China can maintain balanced international payments and forex market: SAFE
China has conditions to keep the balance of international payments and foreign market, the State Administration of Foreign Exchange (SAFE) said on Friday, responding to market concerns that the U.S. Federal Reserve will end its loose monetary policy early.
The concerns came against the backdrop of a U.S. economy picking up from the COVID-19 pandemic blow and increasing inflation expectations.
In March last year, the Fed reintroduced an ultra-loose monetary policy. The asset scale has so far increased by $3.6 trillion, similar to the expansion scale during the 2008 financial crisis.

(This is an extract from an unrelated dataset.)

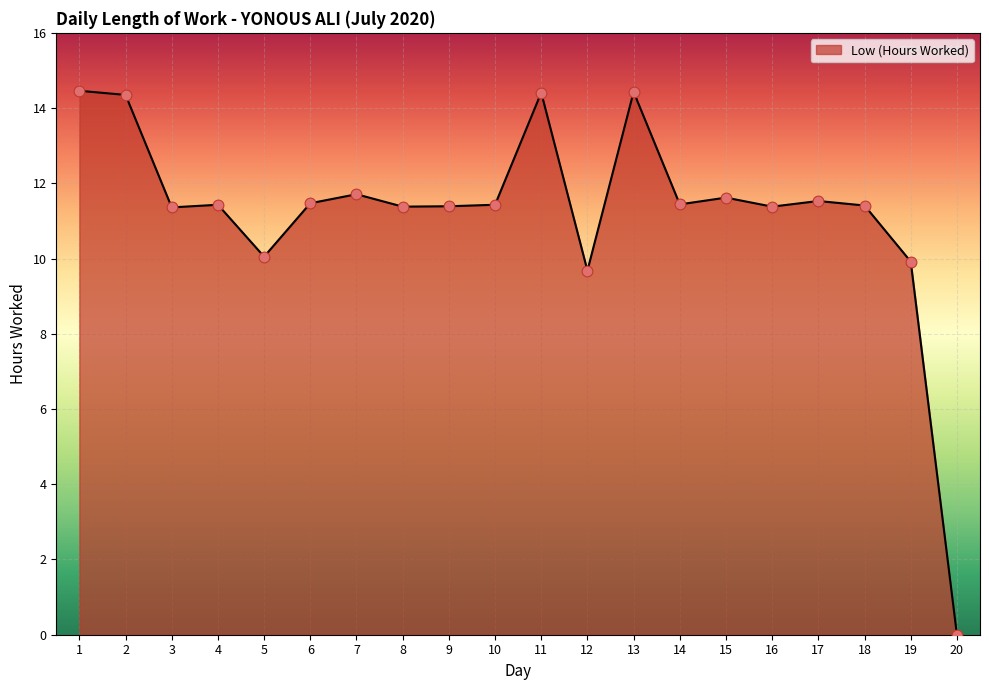

Between 18 and 12, which is larger?

18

Compared to the last round of quantitative ease, the time frame of this round is shorter but with a larger scale, SAFE spokesperson Wang Chunying said during a Friday press conference.

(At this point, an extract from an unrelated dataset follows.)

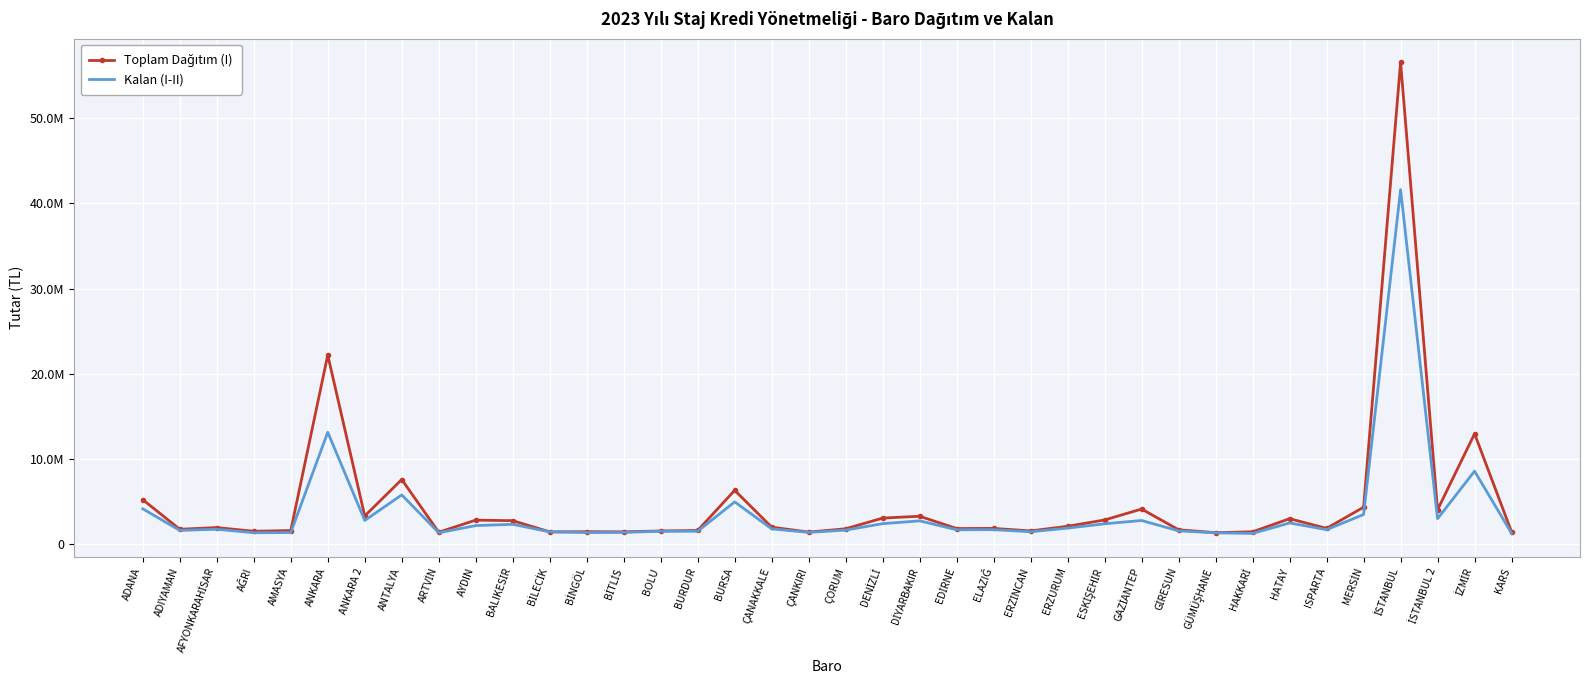

True or false: Kalan (I-II) has a value of 2818924.8 at ADIYAMAN.

False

Wang was positive about the stability and resilience of China's foreign exchange market in the face of a potential early U-turn of the Fed policy.

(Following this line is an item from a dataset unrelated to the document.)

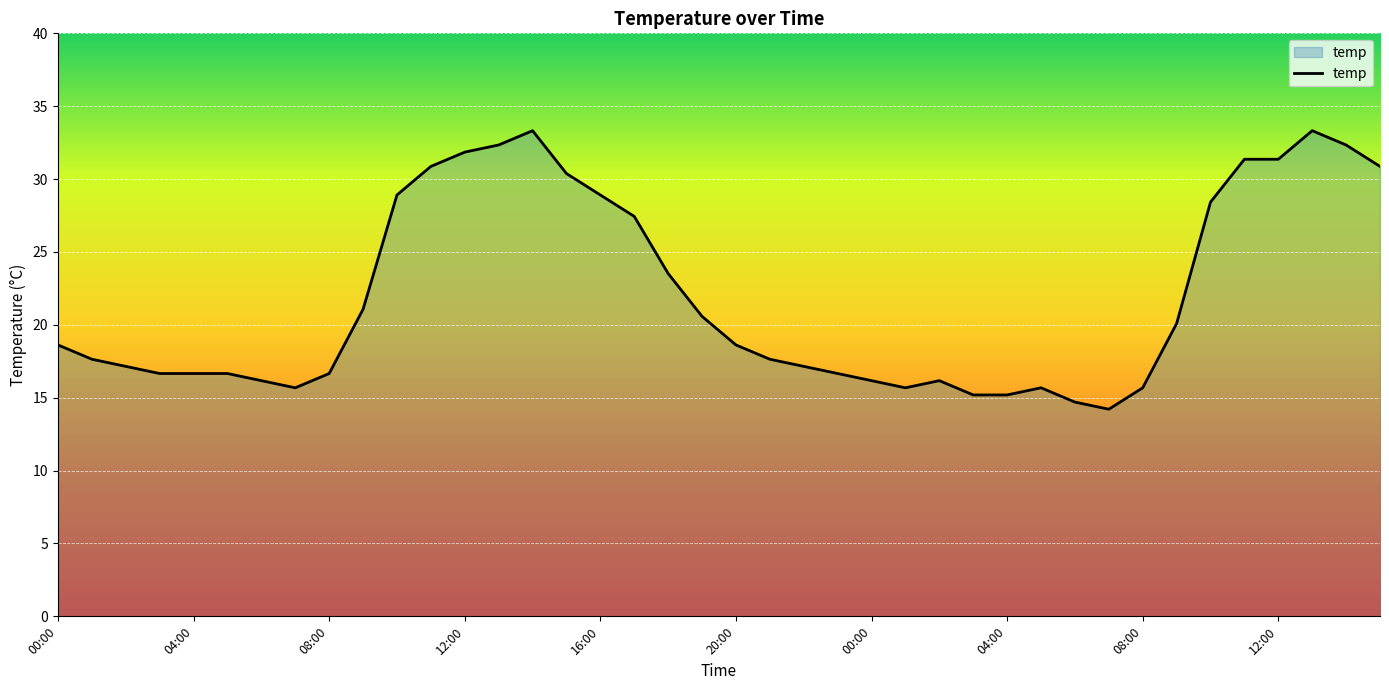

What is the greatest value displayed?

33.3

China has not accumulated excessively high foreign debt under this round of loose monetary policy, and market risk mitigation capabilities are constantly improving, she said.
China's foreign debt at the end of last year increased by 14 percent compared to the end of March last year. This increase was mainly due to foreign investors increasing their holdings of domestic bonds, which reflects the result of opening up in the domestic bond market, Wang explained.
The main investors in the domestic bond market are institutions such as overseas central banks and sovereign wealth funds, with investment characterized by long-term asset allocation, which can translate as relatively high investment stability, she added.
In addition, there is a critical point that the renminbi exchange rate becomes more flexible. The one-year historical volatility of the renminbi exchange rate against the U.S. dollar in domestic and foreign markets reached 4.3 percent and 5.1 percent, respectively, both up 0.6 percentage points from the beginning of the year, at a relatively high level in history. This can effectively help to release market pressure and prevent unilateral expectations, Wang added.
"The fundamentals of the domestic economy remain sound, the financial market is opening up steadily, and the maturity of the foreign exchange market continues to improve. These factors are actually a very solid foundation for China to respond to and adapt to external shocks or challenges," she said.